SmellsLikeMiddleAgeSpirit · 14/05/2022 18:30

Bloody hell. I couldn't have cared less about this in the same position. What 15YO boy wouldn't prefer a holiday?

And you've actually fallen out with your brother over this?

lunar1 · 14/05/2022 18:31

Is this really the thing you want to throw away your relationship with your brother and family over?

viques · 14/05/2022 18:31

And ps, phone your brother, apologise and ask him to come to the wedding because you love him and want him there.

myuterusistryingtokillme · 14/05/2022 18:31

Yes sorry you are blowing it out of proportion.

We had a covid affected wedding so worked on similar timescales and It's natural when you have been planning this event for years for things like this to seem huge, but realistically you will probably have drop outs on the day (illness etc) and no-one will notice that he's on the table plan but not there, you just need to move the seats on that table around a bit.

Losing the money sucks though (we basically paid out £600 on food and drink for people that weren't there on the day due to late notice drop outs) and I'm sorry he won't be there but a wedding is really boring for a 15 year old boy

SmellsLikeMiddleAgeSpirit · 14/05/2022 18:32

JulyDreams · 14/05/2022 18:30

Agreed I would not be happy. It's rude and you've spent money. Especially if they have said he's coming previously? The people who don't understand clearly haven't organised a wedding or understand the concept of money.

Really? You think no one here is married, nor has ever earned/saved/spent or otherwise had to consider money or affordability? Confused

worraliberty · 14/05/2022 18:32

mcmooberry · 14/05/2022 18:28

I don't think you are being unreasonable either. Family weddings are important whether he realises it now or not. His mother shouldn't have booked a holiday to clash with his aunt's wedding, I would be hugely pissed off too. Has she possibly done it deliberately?

Maybe she simply forgot?

The date of an ex sister-in-law's wedding isn't likely to stick in most people's mind, especially if that date was set 3 years ago.

GarlicGnocchi · 14/05/2022 18:33

have to change my seating plan which has been printed as his name is on it you really don't.

You don't seem to actually care that he won't be there.

It's not your brother's fault. Would you rather he said no and forced him to go to your wedding and then you had a 15 year old sulky teen on your hands.

And instead you've fallen out with your brother over it and ruined your own wedding frankly.

BadLad · 14/05/2022 18:33

Confusion101 · 14/05/2022 18:10

YABU!!!!!

You haven't mentioned that you are upset he can't attend, but instead are upset because you have to redo a table plan (which sounds v dramatic for one person) and pay for him (which your brother offered to do). So now because of your selfish, narrow-sighted vision, neither your nephew nor your brother will be there. Is that really what you want?

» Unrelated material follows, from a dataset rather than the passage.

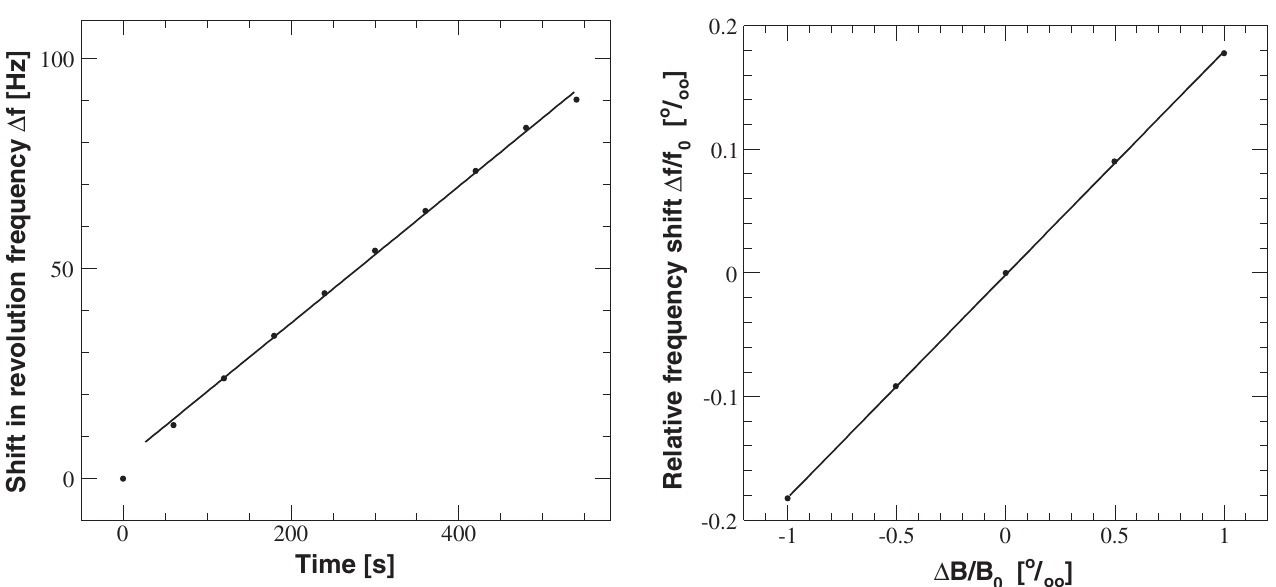
FIG. 5. Typical mean frequency shifts derived from the Schottky power spectra of the type illustrated in Fig. 4 at ten equally spaced intervals of time. These results show a linear increase with time with a slope df=dt (cid:2) (cid:3) 0 : 163 (cid:5) 0 : 003 (cid:4) Hz = s . The first point was omitted from this fit since it was taken too early in the cycle when the COSY magnets have not reached their steady state after the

If you are having a large wedding the chances of one or two more having to drop out the week of the wedding are high, due to illness or family emergencies so hope you are prepared for that to happen. So so annoying but is it worth falling out with those people over??

You have completely lost sight of the point of a wedding! Sorry to say it but you sound like a bridezilla.

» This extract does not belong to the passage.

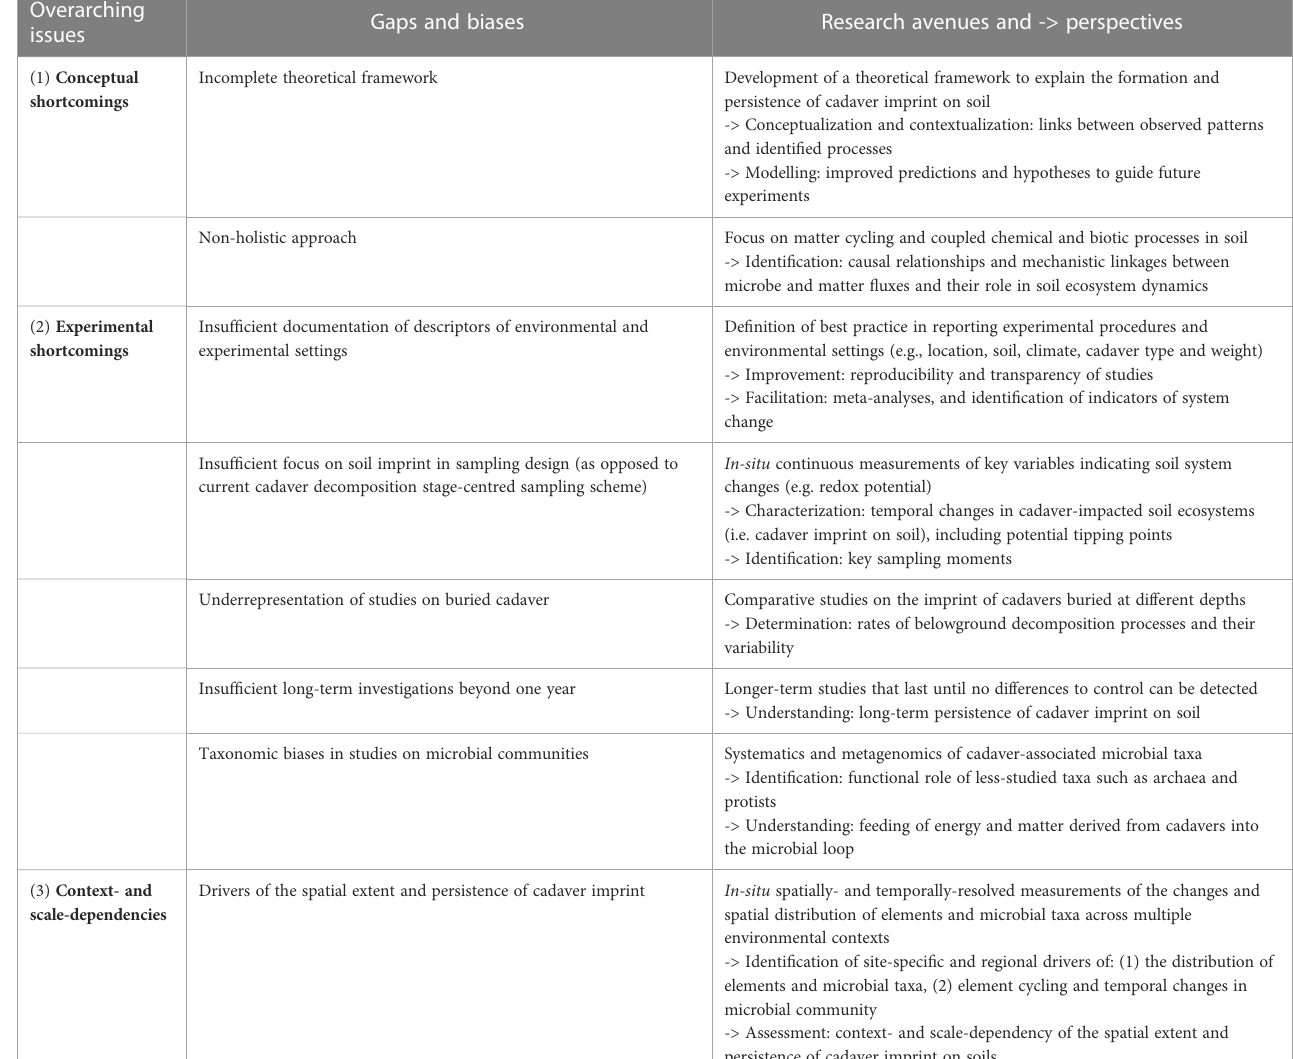
TABLE 1 Identi fi ed gaps and biases in studies on the imprint of cadaver-derived biomass on soil ecosystems.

Not that I disagree with you, but the brother hasn't offered to pay for the nephew.

He has not apologised for my nephew not coming or offered to help pay for him not being there.

worraliberty · 14/05/2022 18:34

JulyDreams · 14/05/2022 18:30

Agreed I would not be happy. It's rude and you've spent money. Especially if they have said he's coming previously? The people who don't understand clearly haven't organised a wedding or understand the concept of money.

Yeah you got me there 🙄🙄

It's not like I haven't been married twice and what is this money thing you speak of?

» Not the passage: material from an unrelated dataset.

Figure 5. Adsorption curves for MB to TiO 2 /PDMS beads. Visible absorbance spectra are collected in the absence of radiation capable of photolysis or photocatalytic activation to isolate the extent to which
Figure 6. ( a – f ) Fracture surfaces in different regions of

Vsirbdo · 14/05/2022 18:35

It’s frustrating but I think you’re letting the wedding stress take over. He’d also need his sons mum to back him up if he insisted and I suspect if she’s not saying he should come rather than go on holiday then it wouldn’t happen

GarlicGnocchi · 14/05/2022 18:38

And this is a holiday with his mum we're talking about of course that will be a priority for the 15 year old over some extended family members wedding.